How much of your daily activity is actually revenue-producing? How much of it is really necessary for your success? Is it possible that you could trim even the bottom 20% of your daily tasks and still accomplish the same results?

Photo by pocheco

  1. I like this idea… I’m always striving for the less is more principle in my work.

    Curious to know what company (or individual) you’ve had success with as a VA – I’m trying to jump into that boat myself but there’s waaaaaay too many options.

    1. Hi Liz,

      I use a VA/ghostwriter (VirtualFreedom4You.com or GhostwriterToTheRescue.com – run by same person) to help me with my blogs and newsletter articles. While I still have to do a bit of polishing, it’s well worth the expense, since it gives me a start to the articles. All I have to do is a bit of editing and then publish, and the rates are very reasonable.

      Another company that I’ve referred clients to is LongerDays.com, and their rates seem to be reasonable as well. I have not personally tried their service, but I’ve also not heard any complaints from my clients.

      Hope it helps!

  2. Martín Alcalá Thursday, August 13, 2009

    Hi Amber, great post, great reflections.

    I’m wondering the same as Liz.

    Best,
    Martín

    1. Thanks, Martin. As I mentioned to Liz, I use VirtualFreedom4You.com or GhostwriterToTheRescue.com (run by same person), but I’ve also referred clients to LongerDays.com without complaint.

  3. OK, we need a good WWD article on virtual assistants… Anybody?

    1. LesArts – I’ll write one now! Thanks for the recommendation. I was just wondering what I’d write about next. Stay tuned.

  4. Great post!

    What tools, if any do you use to track your business goals?

    And please share the VA service you chose.

    1. Thanks, Claude.

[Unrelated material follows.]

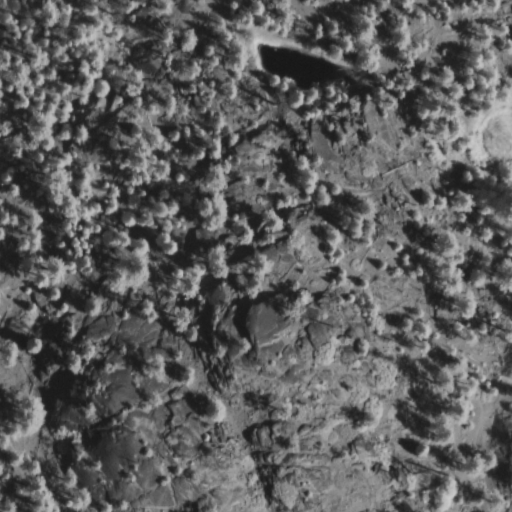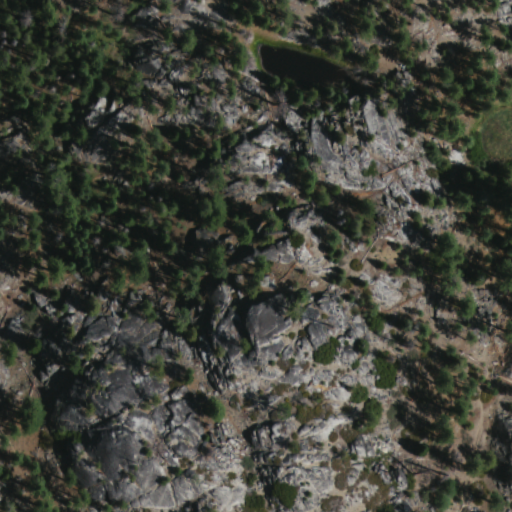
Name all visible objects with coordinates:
road: (479, 392)
road: (19, 468)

I like BackPackIt.com for tracking my goals. I upload images to serve as a “dream board” and create checklists to move me forward with my plans. It’s really helpful, organized, and inexpensive. For the VA, I use VirtualFreedom4You.com or GhostwriterToTheRescue.com (run by same person), but I’ve also referred clients to LongerDays.com without complaint. Hope it helps!

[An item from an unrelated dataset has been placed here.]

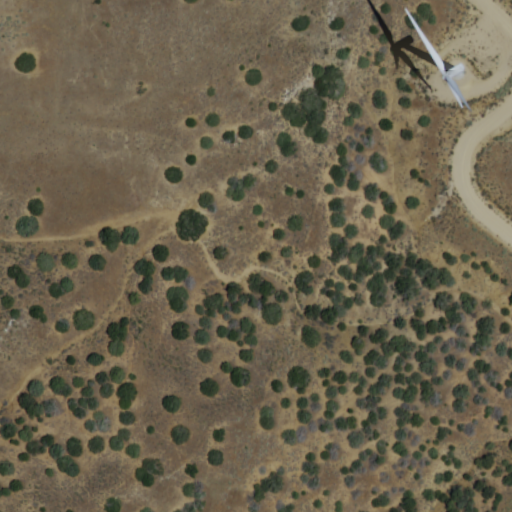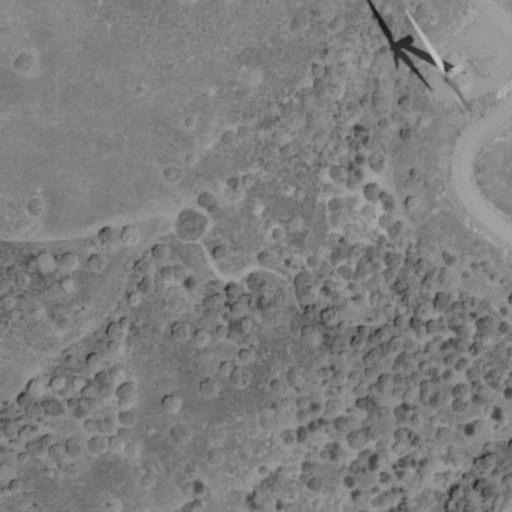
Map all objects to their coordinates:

  5. I like the chart of the 80/20 ..

  6. How to Use a Virtual Assistant in Your Business Monday, August 17, 2009

    [...] 17th, 2009 (9:00am) Amber Riviere No Comments In an earlier post, I mentioned using a virtual assistant (VA) to help with my work so that I could free myself to focus on more important tasks, including [...]

  7. I think that focusing on what brings results is a smart move for anyone (and obviously what you are doing is working for you: more power to you).

    I have some curiosity how the recent drive to “work less” and outsource is playing out in today’s economy. For those who are employees, delegating out tasks to others and downsizing your workload could lead to – downsizing. If you do delegate out and dump tasks, make sure that you make the case to your supervisor and company that doing so is going to allow you to be more productive, not less.

    As well, be aware that many companies (or clients) may not take kindly to your outsourcing work that they thought they were paying you to do. Many companies are rather funny about wanting to know who is working for them, rather than having unseen employees that they haven’t met and evaluated.

    Finally, if you are having a VA write your blogs, even in part, do the ethical thing and credit them in the byline.